THE spectre of the Iraq war is hanging heavy over Keir Starmer today. The Prime Minister opposed that act of criminal aggression at the time, at least in part because he knew that Tony Blair was acting in flagrant violation of international law in invading a sovereign state to change its regime.
Yet today, Starmer is clearly flirting with committing the same crime in relation to Iran. Israeli officials have made it abundantly clear that their bombing campaign aims at overthrowing the regime in the Islamic Republic.
Whatever view one holds of that government, and the pages of this paper have always been open to its principled opponents, it is a matter for the Iranian people alone to change it.
Nor can it be argued with a straight face that Iran is menacing Britain with attack. There is no such threat.
One difference between 2003 and today is that Starmer appears to have been supplied with unvarnished legal advice spelling out the lawlessness of any British participation in attacking Iran.

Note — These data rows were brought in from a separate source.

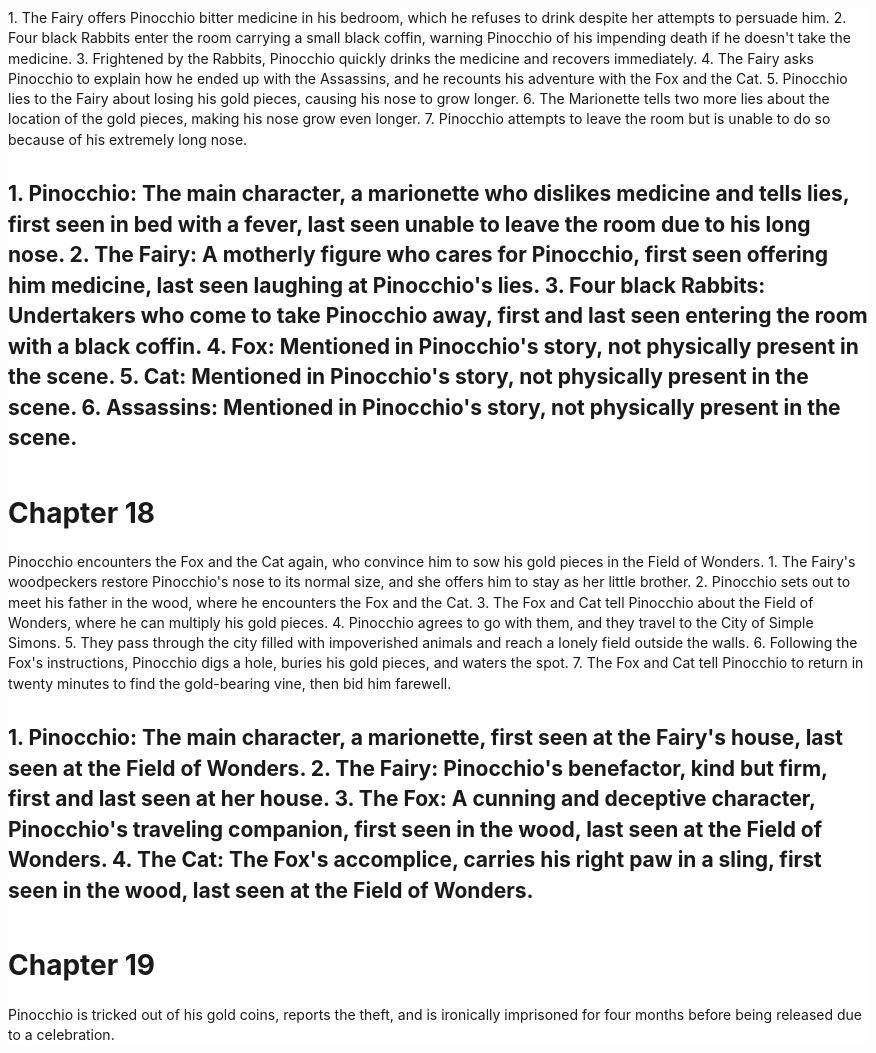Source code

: <events>
1. The Fairy offers Pinocchio bitter medicine in his bedroom, which he refuses to drink despite her attempts to persuade him.
2. Four black Rabbits enter the room carrying a small black coffin, warning Pinocchio of his impending death if he doesn't take the medicine.
3. Frightened by the Rabbits, Pinocchio quickly drinks the medicine and recovers immediately.
4. The Fairy asks Pinocchio to explain how he ended up with the Assassins, and he recounts his adventure with the Fox and the Cat.
5. Pinocchio lies to the Fairy about losing his gold pieces, causing his nose to grow longer.
6. The Marionette tells two more lies about the location of the gold pieces, making his nose grow even longer.
7. Pinocchio attempts to leave the room but is unable to do so because of his extremely long nose.
</events>

<characters>1. Pinocchio: The main character, a marionette who dislikes medicine and tells lies, first seen in bed with a fever, last seen unable to leave the room due to his long nose.
2. The Fairy: A motherly figure who cares for Pinocchio, first seen offering him medicine, last seen laughing at Pinocchio's lies.
3. Four black Rabbits: Undertakers who come to take Pinocchio away, first and last seen entering the room with a black coffin.
4. Fox: Mentioned in Pinocchio's story, not physically present in the scene.
5. Cat: Mentioned in Pinocchio's story, not physically present in the scene.
6. Assassins: Mentioned in Pinocchio's story, not physically present in the scene.</characters>
----------------
# Chapter 18
<synopsis>
Pinocchio encounters the Fox and the Cat again, who convince him to sow his gold pieces in the Field of Wonders.
</synopsis>

<events>
1. The Fairy's woodpeckers restore Pinocchio's nose to its normal size, and she offers him to stay as her little brother.
2. Pinocchio sets out to meet his father in the wood, where he encounters the Fox and the Cat.
3. The Fox and Cat tell Pinocchio about the Field of Wonders, where he can multiply his gold pieces.
4. Pinocchio agrees to go with them, and they travel to the City of Simple Simons.
5. They pass through the city filled with impoverished animals and reach a lonely field outside the walls.
6. Following the Fox's instructions, Pinocchio digs a hole, buries his gold pieces, and waters the spot.
7. The Fox and Cat tell Pinocchio to return in twenty minutes to find the gold-bearing vine, then bid him farewell.
</events>

<characters>1. Pinocchio: The main character, a marionette, first seen at the Fairy's house, last seen at the Field of Wonders.
2. The Fairy: Pinocchio's benefactor, kind but firm, first and last seen at her house.
3. The Fox: A cunning and deceptive character, Pinocchio's traveling companion, first seen in the wood, last seen at the Field of Wonders.
4. The Cat: The Fox's accomplice, carries his right paw in a sling, first seen in the wood, last seen at the Field of Wonders.</characters>
----------------
# Chapter 19
<synopsis>
Pinocchio is tricked out of his gold coins, reports the theft, and is ironically imprisoned for four months before being released due to a celebration.
</synopsis>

In the run-up to the Iraq war, then attorney-general Lord Goldsmith allowed Downing Street to browbeat him into agreeing that UN authority, which was not forthcoming, was unnecessary before invading.
His present-day successor, Richard Hermer, is understood to have told Starmer that for Britain to do anything beyond protecting allies from attack would breach international law.
That ought to be the end of the matter, but here the continuities with 2003 take over. Above all, we have a Labour Prime Minister desperate to keep in with a belligerent administration in Washington.
If Trump does decide to join in Netanyahu’s barbarous onslaught on Iran, he may well ask for British assistance. Indeed, London would have to sanction the use of the British base in Diego Garcia, home to the bombers the US would likely deploy.
Nothing we know about Starmer suggests he would be inclined to turn down such a request from Trump, whose capacity for resentment at being thus snubbed could easily doom the fragile Anglo-US trade deal.
Moreover, Starmer has already proved that his support for international law is strictly contingent, as he has consistently failed to call out the manifold and egregious violations carried out by Israel in Gaza on a daily basis.
International law is for others, not the US and its warmongering allies, it seems.
Already, Britain is dipping its toe — or even a whole leg — in the waters of war, despite the government’s stated preference for a diplomatic resolution.
In a masterpiece of Orwellian double-speak, Defence Secretary John Healey announced the dispatch of more RAF fighters to the region in order to “reinforce the urgent need for de-escalation.”
So Britain escalates in order to … de-escalate. Clearly, the spirit of the “dodgy dossiers” and manufactured “intelligence” which greased the path to war in 2003 is still abroad.
The anti-war movement is right to demand that Britain stays out of the conflict, which means doing nothing to protect Israel from the consequences of its own aggression.
It also means turning down flat any demand from Trump to embroil British forces in the conflict, or to use British bases for his own military intervention.
Opposition to such wars is perhaps the only remaining pledge from among the ten on which Starmer fraudulently secured the Labour leadership in 2020, which he has not already explicitly broken or reversed, although his support for Israel’s genocide in Gaza has long since breached the essence of it.
If he brushes aside Hermer’s warnings against attacking Iran, he will stand damned as a Blair-type war criminal, fit only for The Hague tribunal.